About this task = Return the lines below in which the string "Ruminant" occurs.

(Records from a collection)
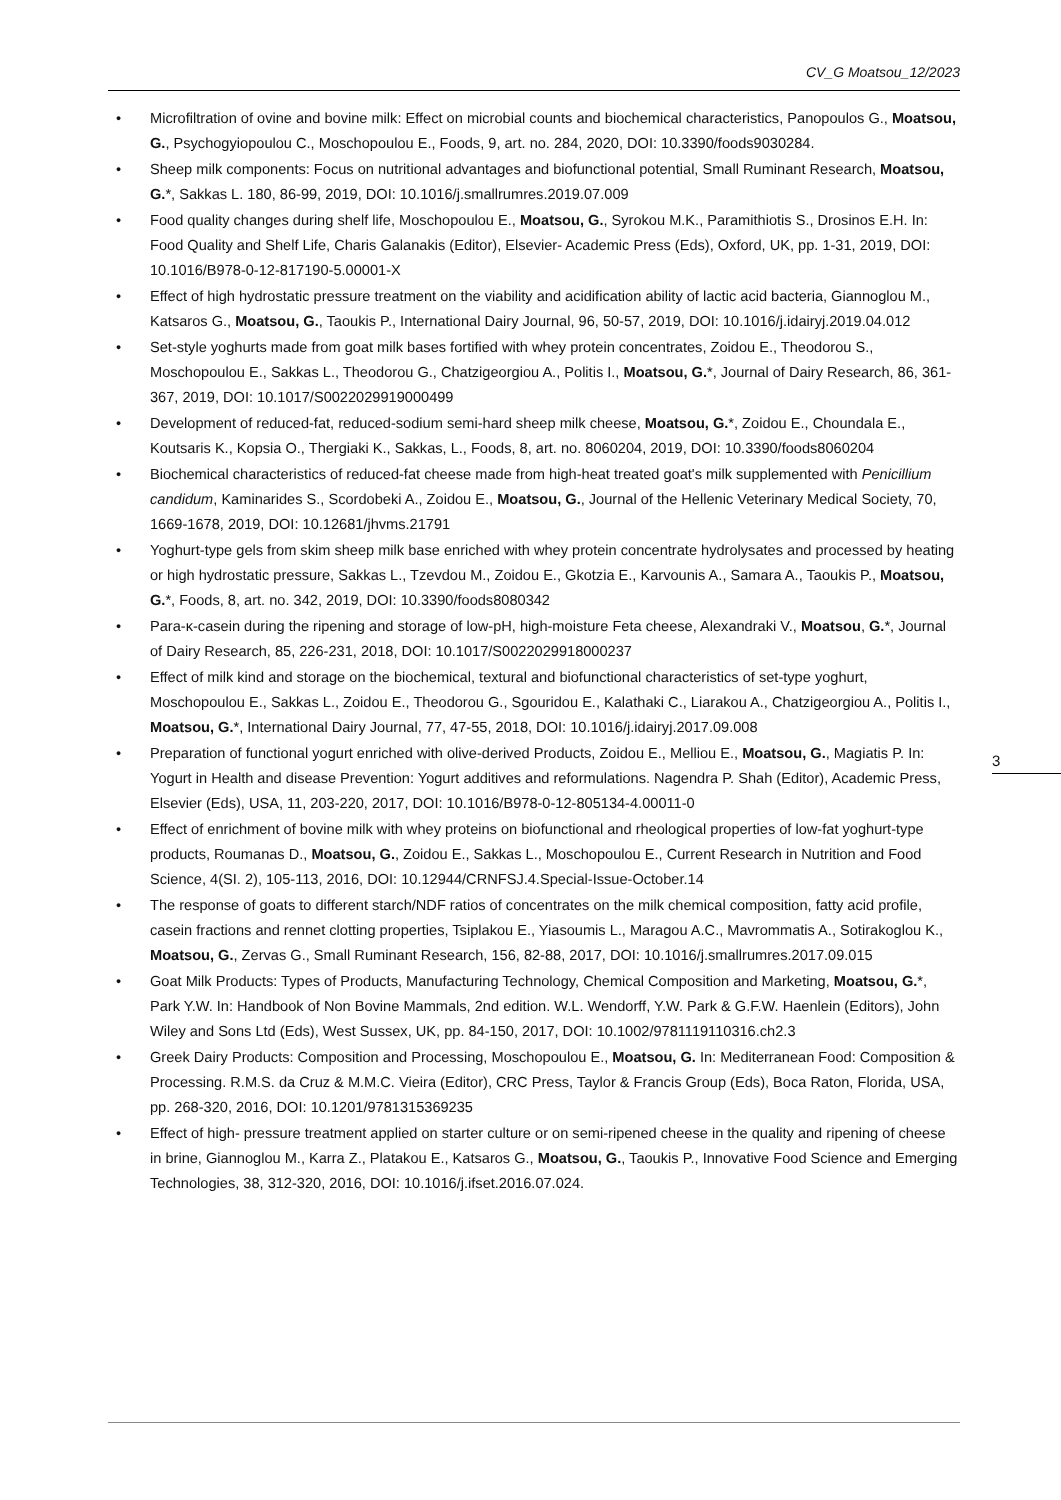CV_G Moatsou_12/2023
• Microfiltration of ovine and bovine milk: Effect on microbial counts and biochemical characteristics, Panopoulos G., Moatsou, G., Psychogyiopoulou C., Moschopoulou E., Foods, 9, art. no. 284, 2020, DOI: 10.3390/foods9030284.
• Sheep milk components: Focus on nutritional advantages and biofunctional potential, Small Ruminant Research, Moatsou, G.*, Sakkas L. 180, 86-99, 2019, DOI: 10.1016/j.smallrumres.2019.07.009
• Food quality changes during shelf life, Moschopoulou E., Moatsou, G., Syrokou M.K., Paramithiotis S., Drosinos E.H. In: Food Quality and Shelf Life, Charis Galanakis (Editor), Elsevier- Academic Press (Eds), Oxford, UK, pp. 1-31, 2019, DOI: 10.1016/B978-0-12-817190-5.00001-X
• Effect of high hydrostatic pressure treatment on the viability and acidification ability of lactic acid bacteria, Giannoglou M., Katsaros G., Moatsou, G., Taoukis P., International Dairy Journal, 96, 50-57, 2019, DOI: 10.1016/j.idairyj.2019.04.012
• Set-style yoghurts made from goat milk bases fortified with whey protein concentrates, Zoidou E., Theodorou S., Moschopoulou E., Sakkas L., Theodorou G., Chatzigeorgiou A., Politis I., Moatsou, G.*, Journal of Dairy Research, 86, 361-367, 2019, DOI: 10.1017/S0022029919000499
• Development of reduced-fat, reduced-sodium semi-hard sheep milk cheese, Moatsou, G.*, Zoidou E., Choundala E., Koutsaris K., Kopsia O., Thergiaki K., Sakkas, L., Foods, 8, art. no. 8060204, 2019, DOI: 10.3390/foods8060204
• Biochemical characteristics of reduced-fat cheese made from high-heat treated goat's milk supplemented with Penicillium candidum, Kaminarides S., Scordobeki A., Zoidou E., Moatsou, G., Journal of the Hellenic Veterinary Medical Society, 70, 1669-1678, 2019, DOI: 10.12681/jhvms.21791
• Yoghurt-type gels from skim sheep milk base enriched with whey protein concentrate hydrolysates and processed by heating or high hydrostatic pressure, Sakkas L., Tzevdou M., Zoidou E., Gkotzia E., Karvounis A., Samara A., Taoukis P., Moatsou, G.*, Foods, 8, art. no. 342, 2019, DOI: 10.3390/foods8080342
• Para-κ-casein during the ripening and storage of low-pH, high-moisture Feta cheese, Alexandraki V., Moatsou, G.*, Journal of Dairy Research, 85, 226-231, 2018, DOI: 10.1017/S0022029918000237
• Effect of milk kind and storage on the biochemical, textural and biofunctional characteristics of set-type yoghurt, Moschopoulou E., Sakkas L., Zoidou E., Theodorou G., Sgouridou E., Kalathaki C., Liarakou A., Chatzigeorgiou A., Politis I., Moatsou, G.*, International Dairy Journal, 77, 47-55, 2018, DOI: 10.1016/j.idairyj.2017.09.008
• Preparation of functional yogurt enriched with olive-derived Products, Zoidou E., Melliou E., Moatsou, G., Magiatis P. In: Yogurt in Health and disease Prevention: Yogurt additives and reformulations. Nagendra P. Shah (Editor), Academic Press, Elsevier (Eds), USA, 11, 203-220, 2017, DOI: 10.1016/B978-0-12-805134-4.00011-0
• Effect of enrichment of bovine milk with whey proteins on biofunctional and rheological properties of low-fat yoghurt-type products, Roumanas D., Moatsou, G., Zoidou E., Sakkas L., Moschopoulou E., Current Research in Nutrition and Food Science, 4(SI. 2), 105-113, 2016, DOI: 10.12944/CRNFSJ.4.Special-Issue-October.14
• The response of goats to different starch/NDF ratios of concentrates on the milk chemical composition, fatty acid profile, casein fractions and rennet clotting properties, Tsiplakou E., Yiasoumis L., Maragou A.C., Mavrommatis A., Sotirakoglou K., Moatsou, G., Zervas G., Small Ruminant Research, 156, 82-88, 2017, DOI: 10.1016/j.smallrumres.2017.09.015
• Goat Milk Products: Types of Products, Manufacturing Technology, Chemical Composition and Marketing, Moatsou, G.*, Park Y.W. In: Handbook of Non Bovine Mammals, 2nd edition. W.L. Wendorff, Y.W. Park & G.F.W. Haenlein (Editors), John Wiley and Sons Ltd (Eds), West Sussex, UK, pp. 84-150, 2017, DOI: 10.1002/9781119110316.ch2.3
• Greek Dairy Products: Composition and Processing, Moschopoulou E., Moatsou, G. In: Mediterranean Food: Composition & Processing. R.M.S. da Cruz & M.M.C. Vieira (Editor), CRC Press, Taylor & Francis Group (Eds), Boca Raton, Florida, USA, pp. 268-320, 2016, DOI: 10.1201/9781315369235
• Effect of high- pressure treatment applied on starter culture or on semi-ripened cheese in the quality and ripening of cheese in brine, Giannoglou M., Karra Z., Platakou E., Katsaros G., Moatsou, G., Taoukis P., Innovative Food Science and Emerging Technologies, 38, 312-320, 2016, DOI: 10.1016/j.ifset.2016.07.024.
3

Written answer =
• Sheep milk components: Focus on nutritional advantages and biofunctional potential, Small Ruminant Research, Moatsou, G.*, Sakkas L. 180, 86-99, 2019, DOI: 10.1016/j.smallrumres.2019.07.009
• The response of goats to different starch/NDF ratios of concentrates on the milk chemical composition, fatty acid profile, casein fractions and rennet clotting properties, Tsiplakou E., Yiasoumis L., Maragou A.C., Mavrommatis A., Sotirakoglou K., Moatsou, G., Zervas G., Small Ruminant Research, 156, 82-88, 2017, DOI: 10.1016/j.smallrumres.2017.09.015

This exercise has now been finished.